EU AI Act
Das Gesetz über künstliche Intelligenz der Europäischen Union ist eine bahnbrechende Verordnung, die die ethische Entwicklung und den Einsatz von KI in den Mitgliedstaaten gewährleisten soll und den S...
Der EU AI Act ist die erste umfassende gesetzliche Regelung weltweit, die den Einsatz und die Entwicklung von Künstlicher Intelligenz reguliert. Verabschiedet wurde die Verordnung 2024 durch die Europäische Union, und sie gilt unmittelbar in allen Mitgliedstaaten, also auch in Deutschland und Österreich. Ziel ist es, einen einheitlichen Rechtsrahmen zu schaffen, der Innovation ermöglicht, gleichzeitig aber Grundrechte, Sicherheit und Transparenz schützt.
Im Kern arbeitet die Verordnung mit einem risikobasierten Ansatz. KI-Systeme werden in vier Kategorien eingeteilt: unannehmbares Risiko (verboten, etwa Social Scoring durch Behörden), hohes Risiko (streng reguliert, etwa bei Personalauswahl, Kreditvergabe oder medizinischen Anwendungen), begrenztes Risiko (mit Transparenzpflichten, etwa Chatbots) und minimales Risiko (kaum reguliert, etwa Spamfilter). Für Hochrisiko-Systeme gelten umfangreiche Pflichten wie Risikomanagement, Dokumentation, menschliche Aufsicht und Konformitätsbewertungen. Auch Anbieter von Allzweck-KI-Modellen wie grossen Sprachmodellen müssen technische Unterlagen bereitstellen und Urheberrechtsvorgaben beachten. Die Regelungen treten gestaffelt in Kraft, der grösste Teil greift ab 2026.
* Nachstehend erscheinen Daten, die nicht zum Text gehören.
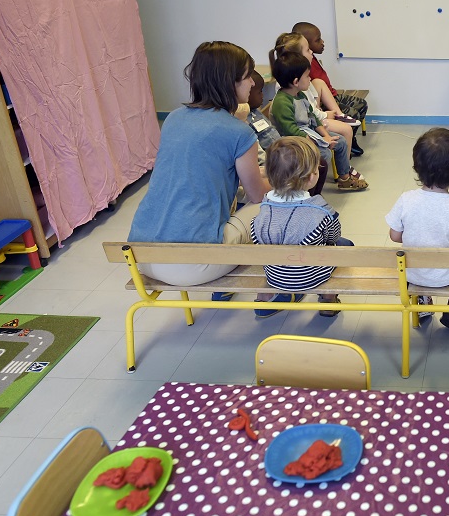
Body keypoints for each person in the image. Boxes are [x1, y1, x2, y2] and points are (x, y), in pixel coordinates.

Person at [128, 41, 270, 287]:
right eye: (247, 76)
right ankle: (286, 281)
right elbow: (257, 194)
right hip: (193, 266)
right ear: (230, 82)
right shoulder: (239, 133)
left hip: (143, 258)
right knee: (271, 205)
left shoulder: (173, 119)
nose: (253, 83)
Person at [386, 128, 449, 329]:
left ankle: (423, 303)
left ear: (417, 167)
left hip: (412, 274)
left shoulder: (406, 200)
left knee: (412, 252)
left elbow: (395, 236)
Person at [250, 136, 349, 318]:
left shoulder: (264, 206)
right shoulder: (320, 208)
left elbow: (256, 234)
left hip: (276, 275)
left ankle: (265, 297)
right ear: (312, 177)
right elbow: (333, 236)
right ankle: (328, 299)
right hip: (311, 274)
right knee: (345, 245)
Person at [268, 48, 368, 191]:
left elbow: (313, 118)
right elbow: (292, 131)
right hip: (295, 142)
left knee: (340, 142)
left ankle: (344, 178)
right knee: (324, 154)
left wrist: (326, 136)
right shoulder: (282, 102)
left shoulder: (299, 95)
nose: (310, 79)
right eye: (307, 76)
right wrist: (320, 142)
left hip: (310, 133)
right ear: (296, 81)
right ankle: (313, 190)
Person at [236, 69, 328, 196]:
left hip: (281, 152)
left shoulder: (256, 114)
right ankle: (302, 199)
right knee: (308, 168)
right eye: (259, 92)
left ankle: (310, 198)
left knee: (319, 163)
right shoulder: (243, 120)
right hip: (275, 161)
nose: (263, 96)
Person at [273, 32, 360, 159]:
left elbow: (310, 108)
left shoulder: (300, 82)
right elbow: (296, 124)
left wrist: (323, 128)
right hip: (307, 127)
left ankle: (339, 115)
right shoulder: (288, 90)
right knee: (346, 130)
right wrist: (325, 117)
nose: (311, 52)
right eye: (308, 50)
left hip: (313, 120)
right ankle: (344, 168)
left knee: (319, 83)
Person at [293, 22, 367, 158]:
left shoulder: (311, 60)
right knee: (353, 113)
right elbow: (310, 107)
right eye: (317, 40)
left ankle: (350, 141)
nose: (322, 42)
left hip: (328, 99)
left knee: (361, 104)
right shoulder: (302, 73)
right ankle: (347, 149)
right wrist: (325, 114)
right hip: (320, 111)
Für den Mittelstand ist der AI Act auch dann relevant, wenn keine eigene KI entwickelt wird. Schon der Einsatz fremder Systeme kann Pflichten auslösen, etwa wenn KI im Bewerbungsverfahren, bei der Mitarbeiterbewertung oder zur Bonitätsprüfung von Kunden genutzt wird. Dann gilt das Unternehmen als Betreiber und muss Transparenz, Schulung der Mitarbeitenden und menschliche Kontrolle sicherstellen. Wer Chatbots auf der Website einsetzt oder KI-generierte Inhalte veröffentlicht, muss dies kenntlich machen. Empfehlenswert ist eine Bestandsaufnahme: Welche KI-Systeme werden im Betrieb eingesetzt, und in welche Risikoklasse fallen sie?
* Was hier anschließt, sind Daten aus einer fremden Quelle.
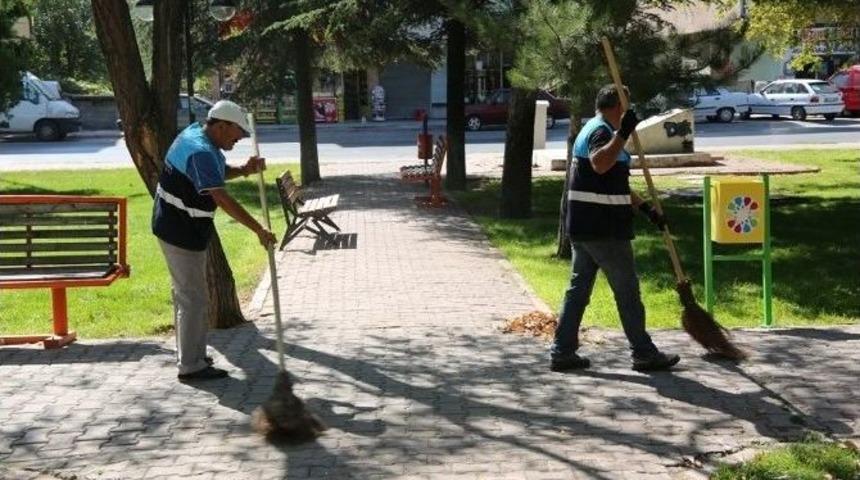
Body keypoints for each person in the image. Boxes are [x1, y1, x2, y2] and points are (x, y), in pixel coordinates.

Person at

Verstösse können mit Bussgeldern von bis zu 35 Millionen Euro oder sieben Prozent des weltweiten Jahresumsatzes geahndet werden. Der AI Act ergänzt bestehende Regelungen wie die DSGVO und sollte gemeinsam mit dieser betrachtet werden, da viele KI-Anwendungen auch personenbezogene Daten verarbeiten.